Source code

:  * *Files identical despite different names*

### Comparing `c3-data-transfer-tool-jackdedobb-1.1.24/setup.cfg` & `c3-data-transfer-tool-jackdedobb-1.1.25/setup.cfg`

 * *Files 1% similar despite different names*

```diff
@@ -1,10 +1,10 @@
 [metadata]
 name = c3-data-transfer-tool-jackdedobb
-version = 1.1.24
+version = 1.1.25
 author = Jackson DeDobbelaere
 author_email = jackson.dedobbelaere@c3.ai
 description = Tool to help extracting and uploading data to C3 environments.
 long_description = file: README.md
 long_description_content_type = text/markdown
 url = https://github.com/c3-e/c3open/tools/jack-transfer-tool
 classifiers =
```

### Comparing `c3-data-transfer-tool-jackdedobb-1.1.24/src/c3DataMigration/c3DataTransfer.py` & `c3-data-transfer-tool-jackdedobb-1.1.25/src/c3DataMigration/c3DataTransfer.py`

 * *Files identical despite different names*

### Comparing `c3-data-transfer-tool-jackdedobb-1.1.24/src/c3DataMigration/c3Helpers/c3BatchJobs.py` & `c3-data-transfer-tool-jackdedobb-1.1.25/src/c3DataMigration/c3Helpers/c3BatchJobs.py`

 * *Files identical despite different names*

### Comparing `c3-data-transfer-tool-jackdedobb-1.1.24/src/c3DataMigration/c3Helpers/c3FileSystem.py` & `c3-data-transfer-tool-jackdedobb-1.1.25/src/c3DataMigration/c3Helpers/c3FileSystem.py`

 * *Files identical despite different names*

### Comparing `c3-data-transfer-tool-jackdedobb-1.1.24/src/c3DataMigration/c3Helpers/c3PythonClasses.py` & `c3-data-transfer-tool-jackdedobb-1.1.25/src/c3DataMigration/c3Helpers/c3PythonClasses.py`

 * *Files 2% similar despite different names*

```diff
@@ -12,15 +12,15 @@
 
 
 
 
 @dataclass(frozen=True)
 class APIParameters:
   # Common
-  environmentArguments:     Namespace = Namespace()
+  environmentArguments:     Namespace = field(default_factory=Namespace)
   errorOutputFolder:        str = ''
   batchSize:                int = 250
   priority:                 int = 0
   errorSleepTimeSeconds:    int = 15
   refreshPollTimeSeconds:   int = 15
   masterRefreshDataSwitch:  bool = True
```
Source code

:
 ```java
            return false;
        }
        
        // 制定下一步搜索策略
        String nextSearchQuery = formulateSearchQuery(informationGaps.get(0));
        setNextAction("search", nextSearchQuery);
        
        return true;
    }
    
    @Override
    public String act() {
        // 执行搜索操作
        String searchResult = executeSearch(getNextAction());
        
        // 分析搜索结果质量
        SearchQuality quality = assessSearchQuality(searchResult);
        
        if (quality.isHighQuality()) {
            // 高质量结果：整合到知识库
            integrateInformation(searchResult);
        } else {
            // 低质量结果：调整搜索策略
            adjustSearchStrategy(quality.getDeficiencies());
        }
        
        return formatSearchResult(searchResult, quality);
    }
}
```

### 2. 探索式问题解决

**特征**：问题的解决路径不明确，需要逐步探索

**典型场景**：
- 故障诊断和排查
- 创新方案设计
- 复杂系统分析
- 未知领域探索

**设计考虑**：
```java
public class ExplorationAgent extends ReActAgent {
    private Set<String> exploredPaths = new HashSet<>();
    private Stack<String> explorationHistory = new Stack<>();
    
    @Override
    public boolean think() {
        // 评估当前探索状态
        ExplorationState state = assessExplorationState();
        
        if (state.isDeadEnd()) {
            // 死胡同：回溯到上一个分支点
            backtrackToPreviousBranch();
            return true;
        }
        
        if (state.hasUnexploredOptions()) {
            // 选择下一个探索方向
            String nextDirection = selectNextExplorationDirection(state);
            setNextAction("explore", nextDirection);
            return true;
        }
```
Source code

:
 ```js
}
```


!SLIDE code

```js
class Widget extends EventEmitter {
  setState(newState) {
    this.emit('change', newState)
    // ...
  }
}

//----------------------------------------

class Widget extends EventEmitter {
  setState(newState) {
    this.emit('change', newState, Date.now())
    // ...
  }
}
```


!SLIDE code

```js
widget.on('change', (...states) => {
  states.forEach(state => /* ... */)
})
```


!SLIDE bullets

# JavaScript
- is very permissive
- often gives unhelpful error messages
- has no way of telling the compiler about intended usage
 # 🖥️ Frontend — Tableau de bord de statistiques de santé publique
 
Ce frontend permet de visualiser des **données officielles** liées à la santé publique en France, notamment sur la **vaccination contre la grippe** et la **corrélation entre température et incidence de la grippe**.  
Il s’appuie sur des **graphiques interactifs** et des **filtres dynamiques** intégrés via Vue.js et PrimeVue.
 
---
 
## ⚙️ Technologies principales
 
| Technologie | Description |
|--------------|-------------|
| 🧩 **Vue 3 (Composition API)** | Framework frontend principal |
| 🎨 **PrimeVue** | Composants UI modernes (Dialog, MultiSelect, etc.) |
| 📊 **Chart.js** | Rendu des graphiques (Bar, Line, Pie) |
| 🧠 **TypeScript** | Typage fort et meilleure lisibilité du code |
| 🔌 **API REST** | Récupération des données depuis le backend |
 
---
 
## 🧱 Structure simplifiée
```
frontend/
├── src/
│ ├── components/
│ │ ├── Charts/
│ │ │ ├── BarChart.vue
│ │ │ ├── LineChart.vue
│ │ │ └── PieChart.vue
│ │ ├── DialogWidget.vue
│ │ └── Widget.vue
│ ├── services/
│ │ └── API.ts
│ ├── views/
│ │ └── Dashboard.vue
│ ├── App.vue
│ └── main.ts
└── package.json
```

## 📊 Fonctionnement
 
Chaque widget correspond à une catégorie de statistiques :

WORK ORDER: Print every record exactly, so that each word matches what is written above.

RESULT:
Source code

:  * *Files identical despite different names*

### Comparing `c3-data-transfer-tool-jackdedobb-1.1.24/setup.cfg` & `c3-data-transfer-tool-jackdedobb-1.1.25/setup.cfg`

 * *Files 1% similar despite different names*

```diff
@@ -1,10 +1,10 @@
 [metadata]
 name = c3-data-transfer-tool-jackdedobb
-version = 1.1.24
+version = 1.1.25
 author = Jackson DeDobbelaere
 author_email = jackson.dedobbelaere@c3.ai
 description = Tool to help extracting and uploading data to C3 environments.
 long_description = file: README.md
 long_description_content_type = text/markdown
 url = https://github.com/c3-e/c3open/tools/jack-transfer-tool
 classifiers =
```

### Comparing `c3-data-transfer-tool-jackdedobb-1.1.24/src/c3DataMigration/c3DataTransfer.py` & `c3-data-transfer-tool-jackdedobb-1.1.25/src/c3DataMigration/c3DataTransfer.py`

 * *Files identical despite different names*

### Comparing `c3-data-transfer-tool-jackdedobb-1.1.24/src/c3DataMigration/c3Helpers/c3BatchJobs.py` & `c3-data-transfer-tool-jackdedobb-1.1.25/src/c3DataMigration/c3Helpers/c3BatchJobs.py`

 * *Files identical despite different names*

### Comparing `c3-data-transfer-tool-jackdedobb-1.1.24/src/c3DataMigration/c3Helpers/c3FileSystem.py` & `c3-data-transfer-tool-jackdedobb-1.1.25/src/c3DataMigration/c3Helpers/c3FileSystem.py`

 * *Files identical despite different names*

### Comparing `c3-data-transfer-tool-jackdedobb-1.1.24/src/c3DataMigration/c3Helpers/c3PythonClasses.py` & `c3-data-transfer-tool-jackdedobb-1.1.25/src/c3DataMigration/c3Helpers/c3PythonClasses.py`

 * *Files 2% similar despite different names*

```diff
@@ -12,15 +12,15 @@
 
 
 
 
 @dataclass(frozen=True)
 class APIParameters:
   # Common
-  environmentArguments:     Namespace = Namespace()
+  environmentArguments:     Namespace = field(default_factory=Namespace)
   errorOutputFolder:        str = ''
   batchSize:                int = 250
   priority:                 int = 0
   errorSleepTimeSeconds:    int = 15
   refreshPollTimeSeconds:   int = 15
   masterRefreshDataSwitch:  bool = True
```
Source code

:
 ```java
            return false;
        }
        
        // 制定下一步搜索策略
        String nextSearchQuery = formulateSearchQuery(informationGaps.get(0));
        setNextAction("search", nextSearchQuery);
        
        return true;
    }
    
    @Override
    public String act() {
        // 执行搜索操作
        String searchResult = executeSearch(getNextAction());
        
        // 分析搜索结果质量
        SearchQuality quality = assessSearchQuality(searchResult);
        
        if (quality.isHighQuality()) {
            // 高质量结果：整合到知识库
            integrateInformation(searchResult);
        } else {
            // 低质量结果：调整搜索策略
            adjustSearchStrategy(quality.getDeficiencies());
        }
        
        return formatSearchResult(searchResult, quality);
    }
}
```

### 2. 探索式问题解决

**特征**：问题的解决路径不明确，需要逐步探索

**典型场景**：
- 故障诊断和排查
- 创新方案设计
- 复杂系统分析
- 未知领域探索

**设计考虑**：
```java
public class ExplorationAgent extends ReActAgent {
    private Set<String> exploredPaths = new HashSet<>();
    private Stack<String> explorationHistory = new Stack<>();
    
    @Override
    public boolean think() {
        // 评估当前探索状态
        ExplorationState state = assessExplorationState();
        
        if (state.isDeadEnd()) {
            // 死胡同：回溯到上一个分支点
            backtrackToPreviousBranch();
            return true;
        }
        
        if (state.hasUnexploredOptions()) {
            // 选择下一个探索方向
            String nextDirection = selectNextExplorationDirection(state);
            setNextAction("explore", nextDirection);
            return true;
        }
```
Source code

:
 ```js
}
```


!SLIDE code

```js
class Widget extends EventEmitter {
  setState(newState) {
    this.emit('change', newState)
    // ...
  }
}

//----------------------------------------

class Widget extends EventEmitter {
  setState(newState) {
    this.emit('change', newState, Date.now())
    // ...
  }
}
```


!SLIDE code

```js
widget.on('change', (...states) => {
  states.forEach(state => /* ... */)
})
```


!SLIDE bullets

# JavaScript
- is very permissive
- often gives unhelpful error messages
- has no way of telling the compiler about intended usage
 # 🖥️ Frontend — Tableau de bord de statistiques de santé publique
 
Ce frontend permet de visualiser des **données officielles** liées à la santé publique en France, notamment sur la **vaccination contre la grippe** et la **corrélation entre température et incidence de la grippe**.  
Il s’appuie sur des **graphiques interactifs** et des **filtres dynamiques** intégrés via Vue.js et PrimeVue.
 
---
 
## ⚙️ Technologies principales
 
| Technologie | Description |
|--------------|-------------|
| 🧩 **Vue 3 (Composition API)** | Framework frontend principal |
| 🎨 **PrimeVue** | Composants UI modernes (Dialog, MultiSelect, etc.) |
| 📊 **Chart.js** | Rendu des graphiques (Bar, Line, Pie) |
| 🧠 **TypeScript** | Typage fort et meilleure lisibilité du code |
| 🔌 **API REST** | Récupération des données depuis le backend |
 
---
 
## 🧱 Structure simplifiée
```
frontend/
├── src/
│ ├── components/
│ │ ├── Charts/
│ │ │ ├── BarChart.vue
│ │ │ ├── LineChart.vue
│ │ │ └── PieChart.vue
│ │ ├── DialogWidget.vue
│ │ └── Widget.vue
│ ├── services/
│ │ └── API.ts
│ ├── views/
│ │ └── Dashboard.vue
│ ├── App.vue
│ └── main.ts
└── package.json
```

## 📊 Fonctionnement
 
Chaque widget correspond à une catégorie de statistiques :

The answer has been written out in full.